Monday, April 11, 2022

Greenfield teacher fired for teaching Critical Race Theory was involved in 1991 Jasper textbook controversy


A Greenfield High School teacher who was fired for allegedly teaching Critical Race Theory in her classes was involved in a similar controversy 31 years ago when she was teaching English at Jasper High School.

Original post: Greenfield R-4 School District fires teacher who allegedly taught Critical Race Theory.

In 1991, the Jasper R-5 Board of Education voted unanimously to remove a McGraw-Hill textbook, The Writer's Resource: Readings for Composition, that was being used in the English IV college prep class because of language that offended some parents.

The teacher of that class, Kim Morrison, had contacted all parents beforehand letting them know that the book contained language she did not condone and asked any parents with concerns to contact her.

Not one parent contacted her. As is often the case, they went directly over her head to school board members.







Some Jasper parents and students fought unsuccessfully against removal of the book. 

A McGraw-Hill official told the Joplin Globe that not only was it the first time a school district had voted to remove the book, it was also the first time the company had ever received any complaints about it.

During the board meeting, a board member held up the book and said, "This is poison. This has no business ever getting in a classroom. Our kids shouldn't have to face that."

Thankfully, the next year, the 11 "kids" in that class, some of whom briefly considered a legal challenge to the board's decision, were in college where they never had to encounter anything offensive in their books.

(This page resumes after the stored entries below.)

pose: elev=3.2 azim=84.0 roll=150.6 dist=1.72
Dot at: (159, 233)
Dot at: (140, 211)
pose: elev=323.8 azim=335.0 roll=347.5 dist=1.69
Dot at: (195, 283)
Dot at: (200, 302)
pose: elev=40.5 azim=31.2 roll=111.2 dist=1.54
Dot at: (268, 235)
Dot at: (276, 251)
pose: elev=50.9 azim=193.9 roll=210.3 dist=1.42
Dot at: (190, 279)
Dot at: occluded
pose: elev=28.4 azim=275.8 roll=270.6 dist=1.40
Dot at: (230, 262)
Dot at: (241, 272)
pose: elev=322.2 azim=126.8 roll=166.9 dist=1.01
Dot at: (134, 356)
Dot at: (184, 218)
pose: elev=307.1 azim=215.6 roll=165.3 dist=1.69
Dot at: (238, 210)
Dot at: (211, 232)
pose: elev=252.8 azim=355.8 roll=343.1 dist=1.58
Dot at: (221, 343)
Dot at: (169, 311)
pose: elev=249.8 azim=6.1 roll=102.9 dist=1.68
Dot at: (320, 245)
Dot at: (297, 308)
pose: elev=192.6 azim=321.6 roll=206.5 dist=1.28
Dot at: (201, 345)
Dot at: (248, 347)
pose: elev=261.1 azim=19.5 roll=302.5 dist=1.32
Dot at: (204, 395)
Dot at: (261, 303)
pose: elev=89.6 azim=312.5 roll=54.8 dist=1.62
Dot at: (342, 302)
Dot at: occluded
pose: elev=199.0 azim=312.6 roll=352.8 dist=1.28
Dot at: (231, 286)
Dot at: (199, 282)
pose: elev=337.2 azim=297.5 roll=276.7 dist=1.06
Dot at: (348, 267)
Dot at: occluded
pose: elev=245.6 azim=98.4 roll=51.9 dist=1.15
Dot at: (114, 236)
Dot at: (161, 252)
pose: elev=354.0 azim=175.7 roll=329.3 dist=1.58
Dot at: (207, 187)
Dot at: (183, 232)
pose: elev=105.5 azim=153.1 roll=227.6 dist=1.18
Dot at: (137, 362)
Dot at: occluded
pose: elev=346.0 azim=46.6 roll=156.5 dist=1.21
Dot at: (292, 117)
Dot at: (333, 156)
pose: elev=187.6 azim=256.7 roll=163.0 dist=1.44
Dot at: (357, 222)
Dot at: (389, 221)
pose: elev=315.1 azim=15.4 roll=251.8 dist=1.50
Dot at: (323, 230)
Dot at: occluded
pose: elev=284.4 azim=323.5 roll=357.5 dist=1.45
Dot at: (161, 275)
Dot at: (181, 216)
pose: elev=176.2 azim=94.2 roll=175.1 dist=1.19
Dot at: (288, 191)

That controversy did not cost Kim Morrison her job, though she did not return to the Jasper school district the following year.

At Greenfield this year, parental complaints about her teaching Critical Race Theory (she wasn't) led to a split vote that resulted in her contract not being renewed for next year.

According to Morrison, none of those complaints came from the parents of the students in her classroom.

From the Greenfield Vedette:

"I was told then by the principal that there had been some parents' complaints," said Morrison. "She told me that she didn't feel comfortable telling who, but she did confirm that none of them had students in the class." 


(The post originally said the board president held up the book and said it was poison. The post has been corrected to reflect it was a board member, not the board president.)